MLM man linked to abandoned Indonesian club project
1,000 people lost $2m in the project that was called off just before it openedStraits Times, The (Singapore)
November 7, 2007
Author: Lorna Tan, Finance Correspondent
MR JAMES Phang, the man behind controversial multi-level marketing (MLM) firm Sunshine Empire, is linked to a failed investment scheme that resulted in 1,000 Singaporeans losing about $2 million in total.
About six years ago, these investors had paid up to $3,800 each to become members of an Indonesian country club, PT Magic Kingdom Island Resort Paradise.
Mr Phang's firm NOP (Number One Product) was the marketing agent for the club, which was never built.
The resort was to have been developed on a 200-ha piece of land in Rempang, which is linked to Batam by bridge, and promised a hotel, chalets, a golf course and even a 1,000-sq-m shopping mall.
Some investors had paid the club membership fees via monthly instalments of $300.
The resort was set to open in July 2003, but the project was called off in May 2003.
It is believed that the investors never received any refund on their investments.
Mr Phang is adviser to Sunshine and founder of Empire Group Alliance, of which Sunshine is an associate.
Recently, Sunshine made headlines after it was placed on an investor alert list by authorities, both here and in Malaysia, as a result of concerns over its business practices.
In response to queries from The Straits Times, Mr Phang confirmed that NOP was marketing memberships of Magic Kingdom around 2001. He said NOP is now inactive.
Mr Phang said he knows many investors believe he is the 'dishonest businessman' behind the project.
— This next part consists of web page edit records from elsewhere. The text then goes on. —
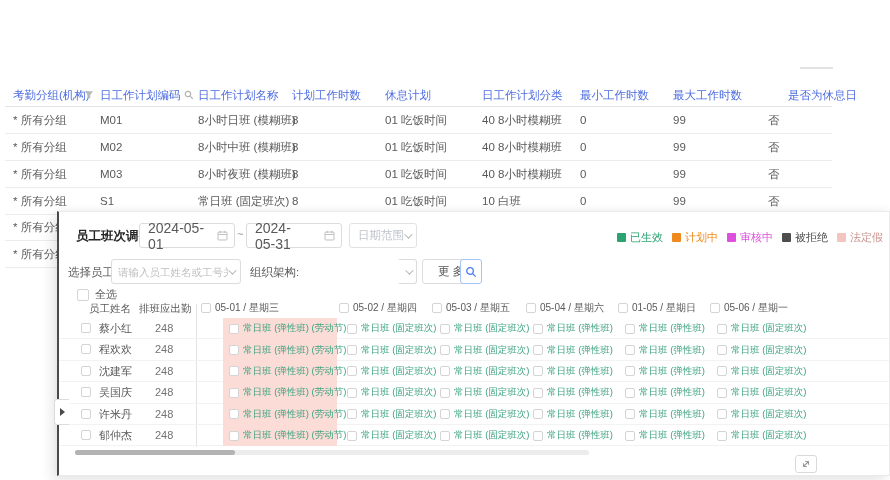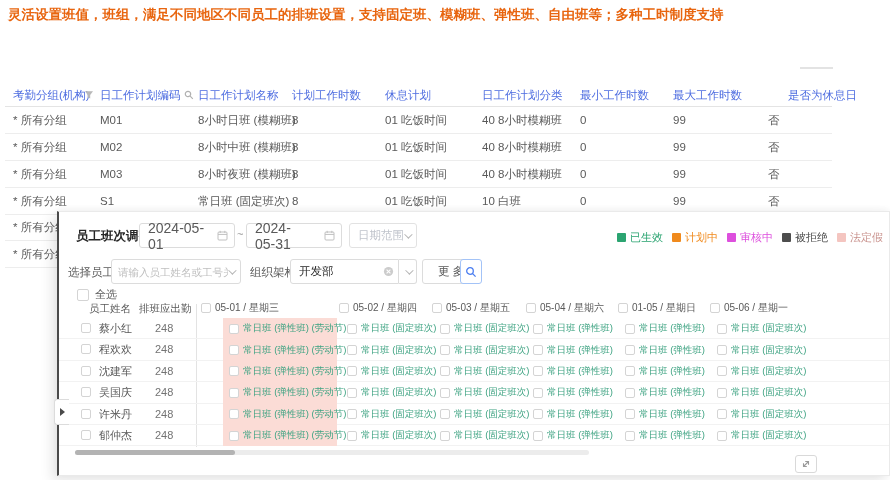--- a/index.html
+++ b/index.html
@@ -108,21 +108,20 @@
   .tri-right { width:0; height:0; border-left:5px solid #4a4a4a; border-top:4px solid transparent; border-bottom:4px solid transparent; }
 
   .chev { width:6px; height:6px; border-right:1.4px solid #b4b4b4; border-bottom:1.4px solid #b4b4b4;
           transform:rotate(45deg) translateY(-2px); flex:none; }
 </style>
 </head>
 <body>
 
 <div class="screen">
 
-  <div class="banner">灵活设置班值，班组，满足不同地区不同员工的排班设置，支持固定班、模糊班、弹性班、自由班等；多种工时制度支持</div>
 
   <div class="tr-divider"></div>
 
   <div class="plan-header">
     <span class="ph0">考勤分组(机构)</span>
     <span class="icn funnel-pos">
       <svg width="10" height="10" viewBox="0 0 10 10">
           <path d="M1 1.2h8L6.2 5v3.6L3.8 7.2V5L1 1.2z" fill="#b8b8b8"></path>
         </svg>
     </span>
@@ -251,30 +250,20 @@
         <span class="legend-label">法定假</span>
       </span>
       </div>
 
     <span class="flabel fl1">选择员工:</span>
     <div class="emp-input">
       <input type="text" placeholder="请输入员工姓名或工号关键字" style="">
       <span class="chev"></span>
     </div>
     <span class="flabel fl2">组织架构:</span>
-    <div class="org-input">
-      <input type="text" value="开发部" style="">
-      <span>
-        <svg width="11" height="11" viewBox="0 0 11 11">
-            <circle cx="5.5" cy="5.5" r="4.6" fill="#cccccc"></circle>
-            <line x1="3.6" y1="3.6" x2="7.4" y2="7.4" stroke="#fff" stroke-width="1.1"></line>
-            <line x1="7.4" y1="3.6" x2="3.6" y2="7.4" stroke="#fff" stroke-width="1.1"></line>
-          </svg>
-      </span>
-    </div>
     <div class="org-dd-btn">
       <span class="chev"></span>
     </div>
     <button class="more-btn">更多</button>
     <button class="search-btn">
       <svg width="12" height="12" viewBox="0 0 12 12">
           <circle cx="5" cy="5" r="3.3" fill="none" stroke="#4a7df0" stroke-width="1.3"></circle>
           <line x1="7.6" y1="7.6" x2="10.6" y2="10.6" stroke="#4a7df0" stroke-width="1.3"></line>
         </svg>
     </button>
But he begged to differ.
'I'm a victim of the failed project too. I was the one who reported to the police when the project was abandoned...I collected over $1 million from investors but I lost more than $6 million. I was in debt because of this project but I've paid up almost all of the debt.'
He said the debt included paying off NOP's tax and banks' credit facilities.
Mr Phang said that his younger brother was the chief executive of the project, but declined to elaborate.
He said he never hid the information that he owns NOP. 'I'm not in the wrong and I'm not scared. I stand upright.'
In a letter in 2004 to the 1,000 investors, PT Magic Kingdom blamed the Sept 11, 2001 terror attacks on the United States, the Bali bombings in 2002, the Iraq war and Sars for the project's failure.
Only $16,931 was left in its coffers, it stated.
When contacted, the Consumers Association of Singapore (Case) said it had received seven complaints on the failed project. In January 2004, Case met NOP representatives, who said they could not refund investors as it had suffered big losses in the project.
Investors were advised by Case to file their claims in Indonesia, where Magic Kingdom was incorporated. Some investors also filed complaints with the Commercial Affairs Department (CAD). The police were unable to respond to queries on its probe into PT Magic Kingdom by press time.
On Oct 24, The Straits Times cited sources as saying that Sunshine was being investigated by the CAD.
Sunshine has attracted the attention of the authorities as its activities appear to be like a pure investment scheme - but it is not licensed for such operations.
Incidentally, Mr Phang has recently claimed that Empire Group Alliance's property arm is involved in building a marine theme park, called The Magic Kingdom, in Malaysia.[email protected]
--------------------------------------------------'I LOST MONEY TOO'
'I'm not in the wrong and I'm not scared. I stand upright.' MR JAMES PHANG, whose firm NOP (Number One Product) marketed a failed investment scheme that led to 1,000 Singaporeans losing about $2 million in total. He said he lost over $6 million himself because of the project and never hid the information that he owns NOP.